3.4. A ce stade, la Cour constate que l'autorité intimée évoque au passage la possibilité que la recourante bénéficie d'un "traitement standard" par prise de phosphate oral et de vitamine D pour un montant annuel de CHF 1'200.-, auquel s'ajouterait les traitements chirurgicaux des fractures dont l'ampleur n'est pas précisée.
Cependant, l'assurance évoque ce traitement dans le contexte de l'examen du critère du coût mais ne donne aucun détail à son égard. Or, la CSS aurait dû examiner si ce traitement devait être considéré comme une alternative thérapeutique au sens de l'art. 71 a al. 1 let. b OAMal (applicable au travers de l'art. 71 * b* al. 1 OAMal). Cela est d'autant plus le cas que plusieurs textes évoqués par l'assurance évoquent ce traitement comme traitement standard.
C'est à l'autorité intimée d'assumer le manque d'instruction sur ce point. En effet, selon la jurisprudence, on ne saurait exiger d'un tribunal cantonal des assurances qu'il palie les manquements de l'assurance et recherche de lui-même toutes les options thérapeutiques possibles pour le traitement d'un myélome multiple (ATF 146 V 240 consid. 8). Dans ce contexte, l'on devrait nier la présence de thérapie alternative dans le traitement de l’hypophosphatémie liée au chromosome X.
Au vu des précédents considérants, les coûts du médicament étant de toute façon trop importants et le bénéfice thérapeutique n'étant pas qualifié d'élevé, cette question peut néanmoins demeurer ouverte.
3.5. Il ressort de l'ensemble de ce qui précède que c'est à juste titre que la CSS n'a pas pris en charge le Burosumab dans le cas d'espèce, au vu de son prix trop élevé et en l'absence d'efficacité thérapeutique suffisamment démontrée pour être qualifiée d'élevée.

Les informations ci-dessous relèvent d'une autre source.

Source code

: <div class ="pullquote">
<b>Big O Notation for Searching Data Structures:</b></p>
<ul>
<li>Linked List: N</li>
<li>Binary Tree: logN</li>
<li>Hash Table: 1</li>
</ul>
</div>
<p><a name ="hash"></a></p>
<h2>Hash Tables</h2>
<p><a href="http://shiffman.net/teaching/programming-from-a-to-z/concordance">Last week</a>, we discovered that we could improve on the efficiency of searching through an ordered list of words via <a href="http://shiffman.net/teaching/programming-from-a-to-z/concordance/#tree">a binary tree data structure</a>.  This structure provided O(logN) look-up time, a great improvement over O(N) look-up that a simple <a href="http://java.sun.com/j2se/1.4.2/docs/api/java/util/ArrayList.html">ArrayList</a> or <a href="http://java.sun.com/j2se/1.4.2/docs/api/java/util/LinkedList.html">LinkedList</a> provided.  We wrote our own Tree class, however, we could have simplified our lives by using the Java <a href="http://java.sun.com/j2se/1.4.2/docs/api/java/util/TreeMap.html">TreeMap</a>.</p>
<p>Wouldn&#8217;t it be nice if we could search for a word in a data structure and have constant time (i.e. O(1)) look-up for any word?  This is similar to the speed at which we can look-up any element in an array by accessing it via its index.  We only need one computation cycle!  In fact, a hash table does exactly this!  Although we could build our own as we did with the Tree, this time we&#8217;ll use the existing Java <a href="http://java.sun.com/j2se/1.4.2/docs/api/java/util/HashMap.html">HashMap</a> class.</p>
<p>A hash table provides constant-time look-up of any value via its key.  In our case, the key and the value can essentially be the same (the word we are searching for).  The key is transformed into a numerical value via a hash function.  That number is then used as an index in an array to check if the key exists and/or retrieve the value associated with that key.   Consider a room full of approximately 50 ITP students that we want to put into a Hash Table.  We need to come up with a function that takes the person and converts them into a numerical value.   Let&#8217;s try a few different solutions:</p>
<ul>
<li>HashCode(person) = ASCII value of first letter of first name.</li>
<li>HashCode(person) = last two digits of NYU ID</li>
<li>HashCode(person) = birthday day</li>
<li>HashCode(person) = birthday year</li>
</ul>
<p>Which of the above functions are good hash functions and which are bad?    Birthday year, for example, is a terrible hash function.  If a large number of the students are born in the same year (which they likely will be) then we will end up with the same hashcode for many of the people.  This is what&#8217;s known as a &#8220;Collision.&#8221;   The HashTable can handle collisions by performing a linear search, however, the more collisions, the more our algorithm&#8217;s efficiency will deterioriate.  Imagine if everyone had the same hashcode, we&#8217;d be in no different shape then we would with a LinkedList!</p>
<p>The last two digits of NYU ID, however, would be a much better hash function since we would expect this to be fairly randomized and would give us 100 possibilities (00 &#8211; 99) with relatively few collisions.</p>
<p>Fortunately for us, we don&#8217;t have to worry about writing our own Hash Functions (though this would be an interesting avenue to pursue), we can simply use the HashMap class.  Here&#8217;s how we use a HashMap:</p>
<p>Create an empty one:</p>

Dans la mesure où les preuves administrées et discutées ci-avant lui ont permis de former sa conviction, la Cour renonce à procéder aux auditions requises par le recourant ainsi qu'à entendre l'OFSP par appréciation anticipée des preuves (cf. ATF 145 I 167 consid. 4.1 et les arrêts cités).
4.
Il ressort de l'ensemble de ce qui précède que le recours, mal fondé, doit être rejeté et la décision sur opposition du 25 mai 2023 confirmée.
En vertu du principe de gratuité de la procédure prévalant en la matière, il ne sera pas perçu de frais de justice. Des dépens ne seront pas alloués.
la Cour arrête:
I. Le recours est rejeté.
II.Il n'est pas perçu de frais de justice.
IIl.Il n'est pas alloué de dépens.
IV.Notification.
Un recours en matière de droit public peut être déposé auprès du Tribunal fédéral contre le présent jugement dans un délai de 30 jours dès sa notification. Ce délai ne peut pas être prolongé. Le mémoire de recours sera adressé, en trois exemplaires, au Tribunal fédéral, Schweizerhofquai 6, 6004 Lucerne. Il doit indiquer les conclusions, les motifs et les moyens de preuve et être signé. Les motifs doivent exposer succinctement en quoi le jugement attaqué viole le droit. Les moyens de preuve en possession du (de la) recourant(e) doivent être joints au mémoire de même qu’une copie du jugement, avec l’enveloppe qui le contenait. La procédure devant le Tribunal fédéral n’est en principe pas gratuite.